== Task material ==
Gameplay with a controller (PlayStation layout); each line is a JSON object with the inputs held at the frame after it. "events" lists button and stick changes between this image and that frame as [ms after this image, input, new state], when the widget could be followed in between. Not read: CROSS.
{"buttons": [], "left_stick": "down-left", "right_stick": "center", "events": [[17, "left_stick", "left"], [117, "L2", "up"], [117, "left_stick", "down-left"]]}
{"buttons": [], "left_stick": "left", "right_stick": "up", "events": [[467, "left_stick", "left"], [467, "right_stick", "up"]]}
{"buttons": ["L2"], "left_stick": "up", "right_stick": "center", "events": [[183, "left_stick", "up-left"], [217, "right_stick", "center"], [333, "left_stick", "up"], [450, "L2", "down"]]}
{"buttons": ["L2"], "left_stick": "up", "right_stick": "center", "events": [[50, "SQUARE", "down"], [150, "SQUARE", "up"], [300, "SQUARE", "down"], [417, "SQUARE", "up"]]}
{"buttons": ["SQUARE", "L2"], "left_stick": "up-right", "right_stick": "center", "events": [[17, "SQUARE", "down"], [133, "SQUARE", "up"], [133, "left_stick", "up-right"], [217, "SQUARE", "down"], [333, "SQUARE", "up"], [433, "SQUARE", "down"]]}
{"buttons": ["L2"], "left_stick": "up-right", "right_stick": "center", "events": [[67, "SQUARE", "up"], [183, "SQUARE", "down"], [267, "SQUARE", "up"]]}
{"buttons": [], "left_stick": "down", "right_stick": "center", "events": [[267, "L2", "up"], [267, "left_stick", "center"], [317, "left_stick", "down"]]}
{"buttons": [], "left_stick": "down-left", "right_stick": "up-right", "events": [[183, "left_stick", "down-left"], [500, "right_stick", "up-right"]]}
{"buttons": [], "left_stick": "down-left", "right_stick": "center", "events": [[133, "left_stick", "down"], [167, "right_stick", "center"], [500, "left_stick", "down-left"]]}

== Work instruction ==
The lines to report are those in the material above that contain the word "center"; copy every one of them.

== Output of the task ==
{"buttons": [], "left_stick": "down-left", "right_stick": "center", "events": [[17, "left_stick", "left"], [117, "L2", "up"], [117, "left_stick", "down-left"]]}
{"buttons": ["L2"], "left_stick": "up", "right_stick": "center", "events": [[183, "left_stick", "up-left"], [217, "right_stick", "center"], [333, "left_stick", "up"], [450, "L2", "down"]]}
{"buttons": ["L2"], "left_stick": "up", "right_stick": "center", "events": [[50, "SQUARE", "down"], [150, "SQUARE", "up"], [300, "SQUARE", "down"], [417, "SQUARE", "up"]]}
{"buttons": ["SQUARE", "L2"], "left_stick": "up-right", "right_stick": "center", "events": [[17, "SQUARE", "down"], [133, "SQUARE", "up"], [133, "left_stick", "up-right"], [217, "SQUARE", "down"], [333, "SQUARE", "up"], [433, "SQUARE", "down"]]}
{"buttons": ["L2"], "left_stick": "up-right", "right_stick": "center", "events": [[67, "SQUARE", "up"], [183, "SQUARE", "down"], [267, "SQUARE", "up"]]}
{"buttons": [], "left_stick": "down", "right_stick": "center", "events": [[267, "L2", "up"], [267, "left_stick", "center"], [317, "left_stick", "down"]]}
{"buttons": [], "left_stick": "down-left", "right_stick": "center", "events": [[133, "left_stick", "down"], [167, "right_stick", "center"], [500, "left_stick", "down-left"]]}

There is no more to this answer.